Spencer Tweedy is a good, interesting drummer. At 18 years old, he already seems to have cultivated a Modest Mouse-type feel: slightly out of rhythm, deeply rooted in jazz, and always in control. This album is full of raw, hissing snares, slick, serpentine drum patterns, and some great, pounding straight ahead beats. Songs like “Diamond Light Pt. 1” would not work without Spencer’s stuttering, patient drum patterns. It’s the best track Tweedy has to offer: jagged and experimental but still melodic and playful, all rooted in the persistence of the drumming.

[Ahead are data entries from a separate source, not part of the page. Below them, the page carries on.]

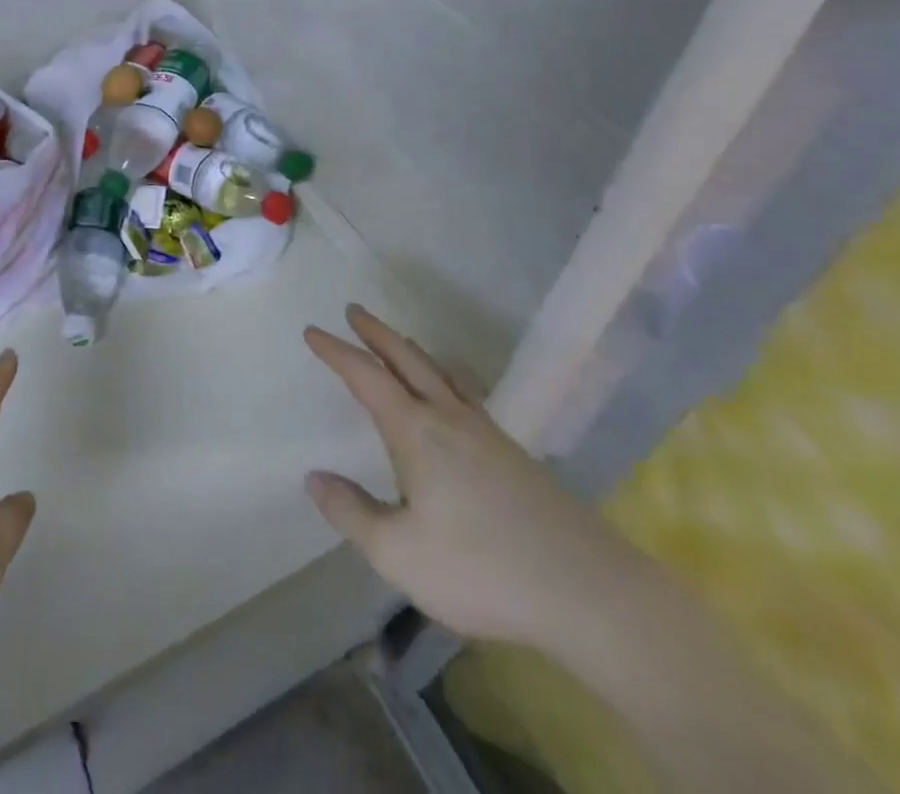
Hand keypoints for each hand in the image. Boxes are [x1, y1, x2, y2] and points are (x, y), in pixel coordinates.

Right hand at [304, 304, 646, 653]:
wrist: (587, 590)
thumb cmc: (481, 568)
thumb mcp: (398, 553)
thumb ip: (351, 513)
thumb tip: (314, 477)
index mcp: (416, 432)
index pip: (366, 377)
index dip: (336, 351)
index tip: (312, 331)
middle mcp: (449, 418)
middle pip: (406, 359)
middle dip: (376, 333)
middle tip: (354, 309)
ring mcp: (486, 433)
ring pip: (440, 373)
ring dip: (411, 350)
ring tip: (398, 341)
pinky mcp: (513, 453)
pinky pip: (466, 394)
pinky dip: (445, 376)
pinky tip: (453, 394)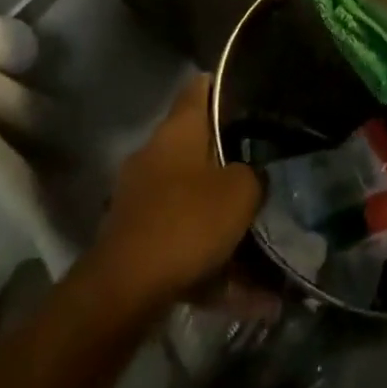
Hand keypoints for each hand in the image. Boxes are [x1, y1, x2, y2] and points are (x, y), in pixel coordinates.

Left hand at [96, 75, 263, 305]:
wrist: (124, 291)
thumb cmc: (186, 221)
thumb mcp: (240, 193)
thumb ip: (253, 177)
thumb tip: (253, 175)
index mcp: (178, 128)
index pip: (200, 87)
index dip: (224, 86)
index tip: (250, 96)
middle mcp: (156, 153)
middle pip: (198, 146)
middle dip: (228, 163)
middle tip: (261, 176)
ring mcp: (142, 197)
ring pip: (192, 201)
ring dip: (223, 225)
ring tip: (262, 256)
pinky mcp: (136, 240)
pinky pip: (183, 244)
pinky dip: (212, 267)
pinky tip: (249, 300)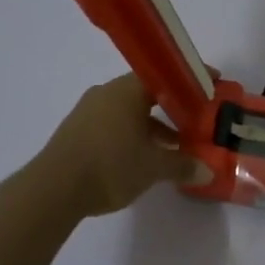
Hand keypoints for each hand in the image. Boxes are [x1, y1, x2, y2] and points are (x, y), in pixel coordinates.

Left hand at [35, 74, 212, 218]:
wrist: (53, 189)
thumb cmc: (110, 166)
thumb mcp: (153, 167)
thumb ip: (182, 165)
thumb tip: (208, 171)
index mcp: (126, 91)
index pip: (163, 74)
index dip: (188, 81)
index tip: (211, 85)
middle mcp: (106, 94)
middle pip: (146, 93)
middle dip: (172, 108)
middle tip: (195, 121)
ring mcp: (88, 112)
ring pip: (129, 112)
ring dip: (152, 126)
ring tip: (173, 148)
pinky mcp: (76, 132)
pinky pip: (113, 126)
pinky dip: (132, 136)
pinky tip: (142, 159)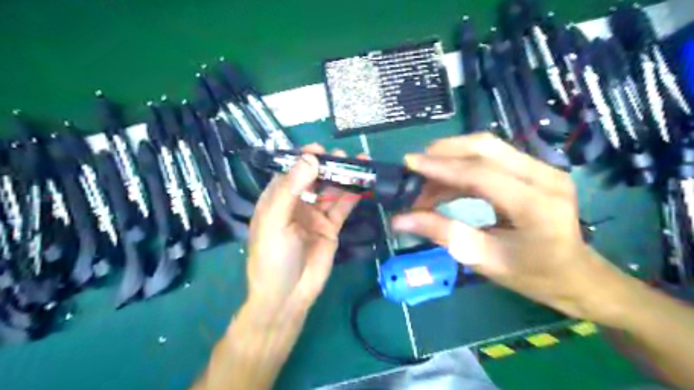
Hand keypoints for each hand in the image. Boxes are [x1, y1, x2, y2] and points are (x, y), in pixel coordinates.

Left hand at [246, 144, 360, 311]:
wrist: (288, 296)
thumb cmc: (273, 257)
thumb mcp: (275, 221)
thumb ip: (291, 189)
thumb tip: (310, 158)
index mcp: (276, 200)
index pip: (290, 173)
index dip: (304, 160)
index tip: (319, 150)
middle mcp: (296, 204)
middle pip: (314, 179)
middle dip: (328, 166)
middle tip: (343, 156)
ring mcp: (315, 215)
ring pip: (330, 191)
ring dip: (343, 177)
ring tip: (359, 163)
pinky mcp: (331, 227)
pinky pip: (342, 207)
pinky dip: (352, 195)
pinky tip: (363, 184)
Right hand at [396, 134, 629, 323]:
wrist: (576, 276)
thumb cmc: (532, 275)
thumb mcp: (484, 259)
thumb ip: (443, 233)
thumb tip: (400, 220)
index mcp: (536, 205)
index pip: (480, 173)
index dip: (440, 167)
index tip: (408, 165)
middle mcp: (544, 177)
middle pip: (485, 147)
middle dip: (443, 153)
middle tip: (415, 170)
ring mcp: (543, 169)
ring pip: (487, 148)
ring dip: (451, 160)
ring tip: (425, 184)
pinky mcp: (535, 169)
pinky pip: (492, 157)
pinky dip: (463, 167)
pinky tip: (445, 184)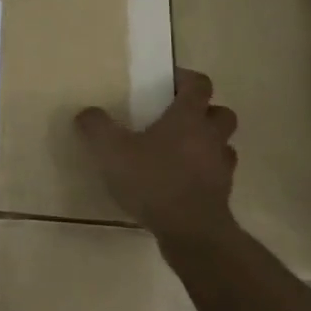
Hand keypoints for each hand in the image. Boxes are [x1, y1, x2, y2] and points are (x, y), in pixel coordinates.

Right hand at [75, 68, 239, 255]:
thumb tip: (87, 112)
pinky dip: (205, 173)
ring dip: (208, 143)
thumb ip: (96, 127)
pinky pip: (218, 174)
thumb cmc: (153, 180)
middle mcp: (210, 136)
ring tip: (181, 151)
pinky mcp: (223, 194)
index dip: (187, 79)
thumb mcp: (111, 151)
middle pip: (221, 113)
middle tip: (178, 117)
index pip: (199, 85)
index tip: (169, 82)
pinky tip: (183, 181)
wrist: (191, 232)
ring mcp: (221, 167)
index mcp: (188, 117)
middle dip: (205, 111)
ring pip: (223, 144)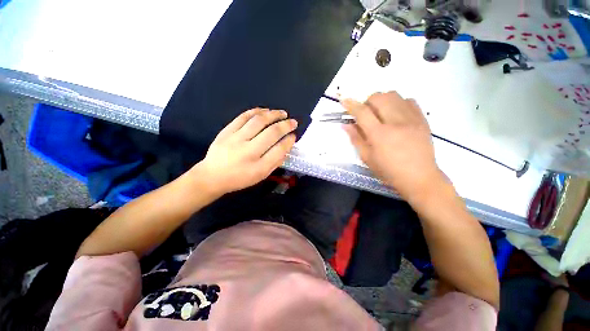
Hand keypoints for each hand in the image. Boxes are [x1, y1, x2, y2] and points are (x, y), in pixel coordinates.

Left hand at [192, 108, 296, 195]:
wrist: (212, 176)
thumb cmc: (240, 178)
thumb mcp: (261, 176)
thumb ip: (275, 162)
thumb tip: (286, 146)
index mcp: (258, 166)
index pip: (279, 150)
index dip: (289, 141)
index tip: (294, 136)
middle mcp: (248, 151)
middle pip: (271, 133)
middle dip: (286, 125)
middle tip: (293, 122)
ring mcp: (236, 139)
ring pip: (259, 121)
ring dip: (273, 115)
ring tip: (282, 113)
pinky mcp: (227, 131)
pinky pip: (243, 117)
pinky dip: (256, 111)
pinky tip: (265, 110)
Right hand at [341, 92, 442, 199]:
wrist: (419, 178)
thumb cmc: (388, 171)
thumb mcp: (367, 158)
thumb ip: (356, 138)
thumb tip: (345, 124)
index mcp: (379, 135)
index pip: (362, 112)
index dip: (351, 104)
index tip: (344, 100)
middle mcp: (395, 122)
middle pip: (378, 97)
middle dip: (367, 102)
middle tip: (366, 114)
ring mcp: (411, 118)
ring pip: (394, 95)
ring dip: (382, 101)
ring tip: (380, 113)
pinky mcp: (422, 119)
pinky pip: (409, 100)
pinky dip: (398, 103)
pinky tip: (395, 115)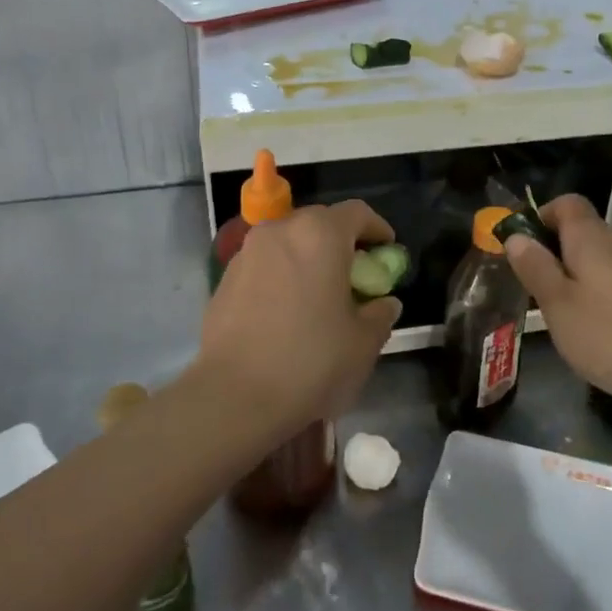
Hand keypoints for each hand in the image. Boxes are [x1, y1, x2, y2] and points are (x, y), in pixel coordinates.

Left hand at [197, 201, 402, 431]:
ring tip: (319, 295)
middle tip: (355, 275)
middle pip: (319, 223)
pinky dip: (281, 277)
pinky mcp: (224, 280)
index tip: (387, 250)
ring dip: (308, 259)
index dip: (377, 228)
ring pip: (287, 243)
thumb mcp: (363, 342)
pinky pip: (263, 266)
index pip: (357, 213)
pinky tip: (286, 313)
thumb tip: (384, 303)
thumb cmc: (310, 361)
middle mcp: (280, 232)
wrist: (234, 397)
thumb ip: (380, 314)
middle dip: (341, 243)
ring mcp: (246, 254)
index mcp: (319, 235)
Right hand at [503, 194, 611, 415]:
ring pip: (597, 260)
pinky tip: (592, 330)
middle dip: (552, 252)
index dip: (540, 216)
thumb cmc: (611, 334)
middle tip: (532, 287)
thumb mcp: (558, 304)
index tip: (521, 247)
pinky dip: (596, 295)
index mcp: (591, 238)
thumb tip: (516, 236)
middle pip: (581, 231)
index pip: (566, 203)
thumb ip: (535, 267)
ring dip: (573, 277)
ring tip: (557, 313)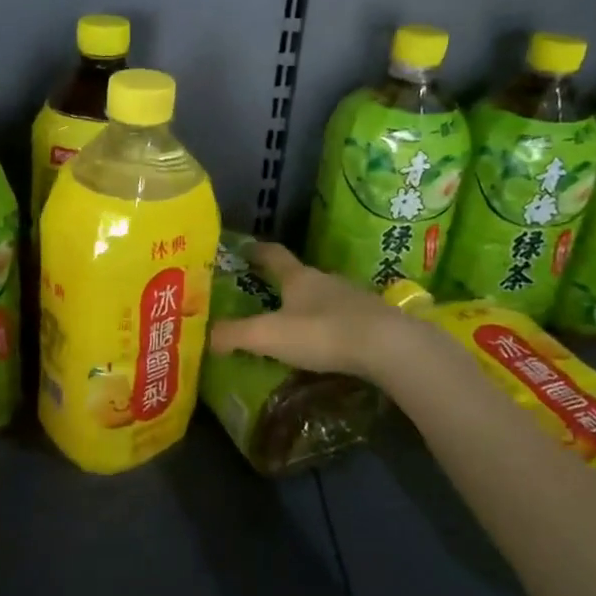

Jeff Tweedy, too, flexes a lot of muscles that he doesn’t get to use often. As he is usually relegated to rhythm guitar, we usually don’t get to hear him play with the dexterity that he wields on the beguiling “Honeycomb” or the jagged “World Away.” His guitar is nimble, weaving itself around corners through interesting fingerpicking, strumming patterns, and chord progressions. It’s clear that while the great lead guitar work on Wilco wasn’t necessarily played by him, Jeff Tweedy is still truly the mastermind behind his own music.

With 20 tracks of music, this album is a bit overwhelming. It is not particularly cohesive, nor does it have any melodic or thematic through-line like some of Tweedy’s finest work. But there is a bit of everything here: punk, ambient, ballad, folk, groove-heavy, bass-heavy, down-tempo, and up-tempo. Sukierae is more of a collage than anything else: tiny bits and pieces of really good songs thrown together with no true organization or connection. This is one of the album’s great strengths and great weaknesses. The lack of organization means that it can be enjoyed more casually than, say, Yankee Hotel Foxtrot or Summerteeth (which, if you haven’t heard, are absolutely worth your time), but it also means that listening to the album all the way through doesn’t yield many more benefits to the listener.

Sukierae is too long-winded and overstuffed to be something truly great. But it is far, far better than it needs to be. It’s a good Rock n’ Roll record.